Following adapter and barcode trimming, we compared the key metrics of the raw reads and clean reads (Table S1). The results indicate a consistent improvement in the average basecall quality across most samples. It is noteworthy that sample HRR2590080, which was submitted to the repository as pre-processed clean data, showed no changes in its metrics after processing, as expected.

F. Post-adapter trimming quality assessment with NanoPlot

Following adapter and barcode removal, quality control is repeated using NanoPlot to assess the quality and characteristics of the trimmed sequencing data.

cd ~/eccfpws

mkdir 03QualityCheck

ls 02TrimAdapters |while read fastq

do

    prefix=$(echo ${fastq} |cut -d '_' -f 1)

    NanoPlot --fastq 02TrimAdapters/${fastq} -o 03QualityCheck/${prefix} -t 16 --plots hex dot

done

# Example for a single sample (e.g., HRR2590080 from PRJCA040952):

NanoPlot --fastq 02TrimAdapters/HRR2590080_clean.fastq -o 03QualityCheck/HRR2590080 -t 16 --plots hex dot

The results from this step are interpreted following the same criteria described in section D. This quality assessment serves to confirm the successful removal of adapter and barcode sequences without introducing artifacts or significant data loss. Result interpretation is the same as in section D.

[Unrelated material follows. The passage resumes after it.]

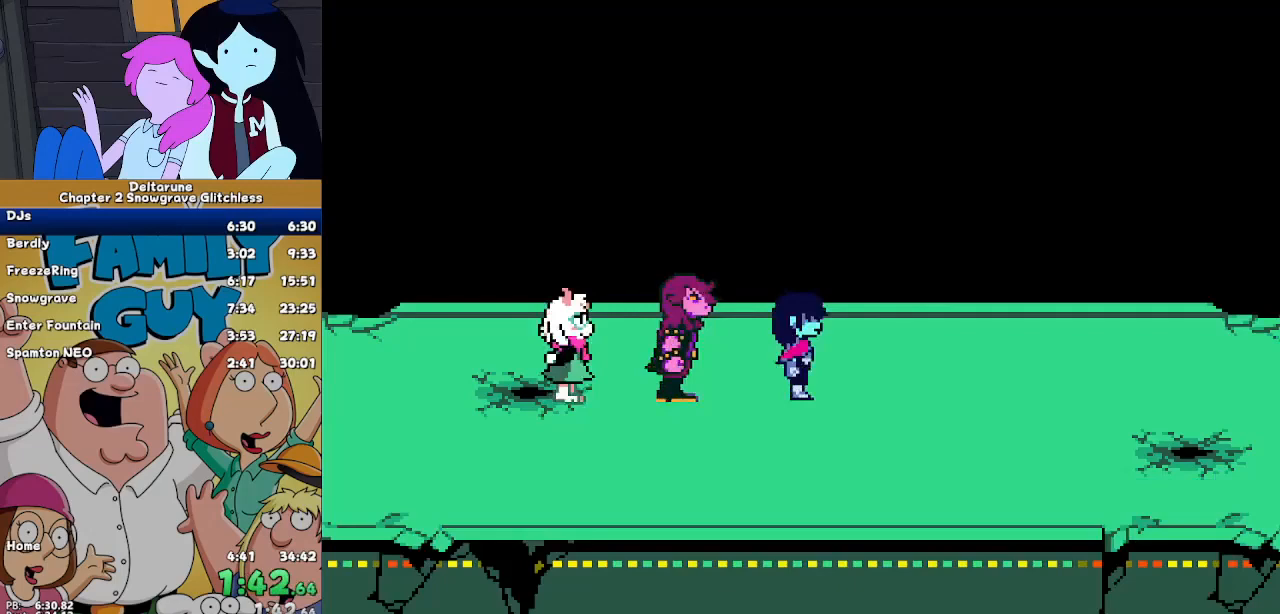
{"keys": ["ctrl", "right", "shift"], "events": []}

G. Mapping reads to reference genomes

Following adapter and barcode trimming, the high-quality reads must be aligned to a reference genome to determine their genomic locations. Due to the distinct error profiles of long-read sequencing data compared to short-read sequencing data, aligners designed for short reads are unsuitable. We use Minimap2 for alignment, a highly efficient tool specifically optimized for long-read sequencing technologies. It provides a robust balance between mapping accuracy and computational speed. The subsequent results will be stored in the newly created 04MappingGenome directory. In this step, the input is a FASTQ-formatted clean data file with adapters and barcode sequences removed, which is aligned to the reference genome FASTA file, yielding a directly readable PAF-format alignment results file.

cd ~/eccfpws

# Building reference genome index using minimap2 -d to enhances alignment efficiency

minimap2 -d Reference/GRCh38.p14.genome.fa.mmi Reference/GRCh38.p14.genome.fa

# Map trimmed reads to the reference genome using minimap2

mkdir 04MappingGenome

ls 02TrimAdapters |while read fastq

do

    prefix=$(echo ${fastq} |cut -d '_' -f 1)

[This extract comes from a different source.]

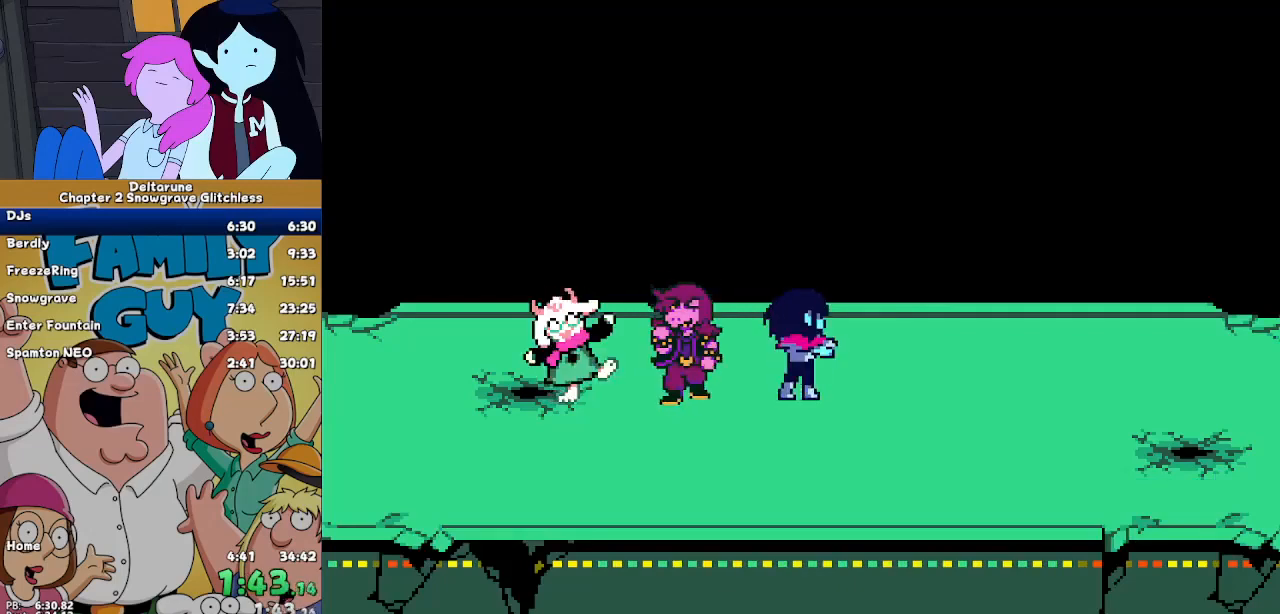
{"keys": ["ctrl", "right", "shift"], "events": []}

    minimap2 -cx map-ont ~/eccfpws/Reference/GRCh38.p14.genome.fa.mmi 02TrimAdapters/${fastq} --secondary=no -t 16 >04MappingGenome/${prefix}.paf

done

# Parameters Explained:

# -cx map-ont: Optimize for Oxford Nanopore reads

# --secondary=no: Filter out secondary alignments (keep only primary)

# -t 16: Use 16 threads for faster processing

# Example for a single sample (e.g., HRR2590080 from PRJCA040952):

minimap2 -cx map-ont ~/eccfpws/Reference/GRCh38.p14.genome.fa.mmi 02TrimAdapters/HRR2590080_clean.fastq --secondary=no -t 16 >04MappingGenome/HRR2590080.paf

The alignment results demonstrate exceptionally high mapping efficiency (>95%) for the majority of samples (Table 2), confirming successful library preparation and high data quality suitable for downstream eccDNA analysis. Notably, sample SRR18143375 exhibits a markedly low mapping rate (42.76%), which may indicate substantial non-human contamination, significant genetic divergence from the reference genome, or undetected data quality issues. This outlier warrants further investigation before inclusion in subsequent analytical steps.

Table 2. Clean read alignment summary

	Clean reads	Mapped	Mapping rate (%)	Unmapped	Unmapped rate (%)
HRR2590080	62787	61298	97.63	1489	2.37
HRR695439	1233070	1225538	99.39	7532	0.61
HRR695440	735078	731036	99.45	4042	0.55
HRR695441	670200	662770	98.89	7430	1.11
HRR695442	522912	513506	98.2	9406	1.8
HRR695443	2103411	2007768	95.45	95643	4.55
HRR695444	1264597	1187419	93.9	77178	6.1
HRR695445	866347	854127	98.59	12220	1.41
SRR18143375	2553645	1092064	42.76	1461581	57.24
SRR18143376	1909357	1848969	96.84	60388	3.16
SRR18143377	1702229	1628184	95.65	74045	4.35
SRR18143378	4530767	4470407	98.67	60360	1.33

H. Identifying eccDNAs using ECCFP

ECCFP requires the sequencing FASTQ files, alignment PAF files, and the reference genome FASTA file for eccDNA identification. The tool first identifies candidate eccDNAs from individual sequencing reads and then derives accurate eccDNAs from these candidates. All ECCFP results will be saved in the 05IdentifyingEccDNA directory.

cd ~/eccfpws

mkdir 05IdentifyingEccDNA

ls 04MappingGenome/ |while read paf

do

    prefix=$(echo ${paf} |cut -d '.' -f 1)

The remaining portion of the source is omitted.